Interface concepts should be atomic
In both design and programming, interfaces and interactions are presented by way of simple communication. In design, this communication is often visuo-spatial. In programming, this is often textual, perhaps combinations of keywords. The communication necessary to presenting interfaces seeks to encapsulate “concepts” which, when understood by a user, can be used to establish an implicit contract which binds the interface (and its underlying system) to expectations of usage, behavior, and function.
These “concepts” must be effective at creating agreement between the expectations of a user/viewer and the realities of the system. Often, these concepts are taken directly from the world of the user, as in the case of programming concepts like the “Builder pattern”, which uses methods to “build” an object step-by-step. The concept in play is “builder”, which evokes images of a building being constructed. The building is constructed from bottom to top, step-by-step, so the user of a program employing the “Builder pattern” will expect the program to allow for building an object in place by progressively applying methods.

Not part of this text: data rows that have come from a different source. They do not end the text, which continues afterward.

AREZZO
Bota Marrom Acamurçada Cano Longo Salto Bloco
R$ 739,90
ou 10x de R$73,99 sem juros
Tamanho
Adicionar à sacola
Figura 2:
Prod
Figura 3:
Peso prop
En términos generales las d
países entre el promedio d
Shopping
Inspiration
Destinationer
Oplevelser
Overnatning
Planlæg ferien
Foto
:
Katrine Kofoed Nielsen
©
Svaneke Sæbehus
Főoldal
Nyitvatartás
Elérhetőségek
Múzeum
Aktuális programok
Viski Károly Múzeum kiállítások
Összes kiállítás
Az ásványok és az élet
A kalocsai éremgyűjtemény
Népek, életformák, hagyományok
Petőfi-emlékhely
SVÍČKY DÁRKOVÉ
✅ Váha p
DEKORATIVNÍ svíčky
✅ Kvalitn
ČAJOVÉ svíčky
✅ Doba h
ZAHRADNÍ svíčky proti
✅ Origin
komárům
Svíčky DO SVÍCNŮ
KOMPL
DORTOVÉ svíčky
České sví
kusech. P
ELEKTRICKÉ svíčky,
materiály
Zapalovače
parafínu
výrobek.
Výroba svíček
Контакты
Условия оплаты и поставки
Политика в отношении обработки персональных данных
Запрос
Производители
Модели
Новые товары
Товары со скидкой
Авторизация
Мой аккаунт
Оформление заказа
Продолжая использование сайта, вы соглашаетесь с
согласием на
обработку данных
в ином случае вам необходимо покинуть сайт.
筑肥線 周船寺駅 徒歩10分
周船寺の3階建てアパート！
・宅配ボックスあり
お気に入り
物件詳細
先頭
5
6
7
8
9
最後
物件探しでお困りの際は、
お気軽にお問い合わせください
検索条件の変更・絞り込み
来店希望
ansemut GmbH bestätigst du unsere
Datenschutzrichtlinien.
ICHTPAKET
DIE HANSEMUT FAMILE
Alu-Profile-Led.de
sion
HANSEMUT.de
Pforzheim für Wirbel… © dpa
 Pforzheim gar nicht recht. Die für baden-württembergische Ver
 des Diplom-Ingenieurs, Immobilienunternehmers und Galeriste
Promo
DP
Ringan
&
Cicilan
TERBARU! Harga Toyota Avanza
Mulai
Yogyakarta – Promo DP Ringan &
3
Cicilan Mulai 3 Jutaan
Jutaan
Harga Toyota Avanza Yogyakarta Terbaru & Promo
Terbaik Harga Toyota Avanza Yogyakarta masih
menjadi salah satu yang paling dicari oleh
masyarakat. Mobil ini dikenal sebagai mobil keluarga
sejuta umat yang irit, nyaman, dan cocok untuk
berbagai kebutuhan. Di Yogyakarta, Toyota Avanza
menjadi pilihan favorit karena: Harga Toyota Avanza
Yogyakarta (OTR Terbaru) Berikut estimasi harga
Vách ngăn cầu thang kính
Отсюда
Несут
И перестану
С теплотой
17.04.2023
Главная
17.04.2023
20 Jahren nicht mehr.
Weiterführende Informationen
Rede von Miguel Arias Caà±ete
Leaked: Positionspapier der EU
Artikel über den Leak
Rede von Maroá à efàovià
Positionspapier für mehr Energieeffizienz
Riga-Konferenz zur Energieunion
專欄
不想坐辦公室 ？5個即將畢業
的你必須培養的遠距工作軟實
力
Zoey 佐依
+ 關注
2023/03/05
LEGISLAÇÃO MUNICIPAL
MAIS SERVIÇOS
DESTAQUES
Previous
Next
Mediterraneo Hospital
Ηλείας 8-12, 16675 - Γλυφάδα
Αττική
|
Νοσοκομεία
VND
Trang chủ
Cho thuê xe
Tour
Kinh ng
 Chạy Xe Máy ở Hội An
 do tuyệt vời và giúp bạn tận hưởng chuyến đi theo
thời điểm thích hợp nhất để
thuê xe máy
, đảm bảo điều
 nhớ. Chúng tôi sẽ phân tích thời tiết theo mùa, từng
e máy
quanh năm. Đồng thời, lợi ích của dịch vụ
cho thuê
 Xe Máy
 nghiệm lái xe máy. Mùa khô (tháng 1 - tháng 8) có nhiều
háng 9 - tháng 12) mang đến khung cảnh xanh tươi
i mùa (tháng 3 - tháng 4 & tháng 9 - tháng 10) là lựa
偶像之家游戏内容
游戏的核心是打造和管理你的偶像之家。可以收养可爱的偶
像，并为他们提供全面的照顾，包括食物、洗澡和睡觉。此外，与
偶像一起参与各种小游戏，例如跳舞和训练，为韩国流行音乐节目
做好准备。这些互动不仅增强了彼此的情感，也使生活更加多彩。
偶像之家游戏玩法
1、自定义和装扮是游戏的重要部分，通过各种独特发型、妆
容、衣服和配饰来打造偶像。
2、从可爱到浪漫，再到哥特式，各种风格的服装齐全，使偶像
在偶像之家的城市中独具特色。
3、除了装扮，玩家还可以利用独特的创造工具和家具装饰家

A given concept must be understandable and, therefore, relatively terse. Metaphors often lose their “punch” as they gain complexity.
Sometimes, there’s a temptation to add many responsibilities to a concept. This can often happen in programming when some module of business logic attempts to do too many things. The illusion of simplicity is keeping one module to do all of these things, and the excuse is that we’ll find a way to “do them flexibly”.
True simplicity is splitting all of those things into separate modules. Single responsibility principle: separate concerns into separate modules.
So, don’t overload concepts. Favor many atomic concepts over one overloaded concept.1 This helps to ensure that interfaces establish strong and clear contracts.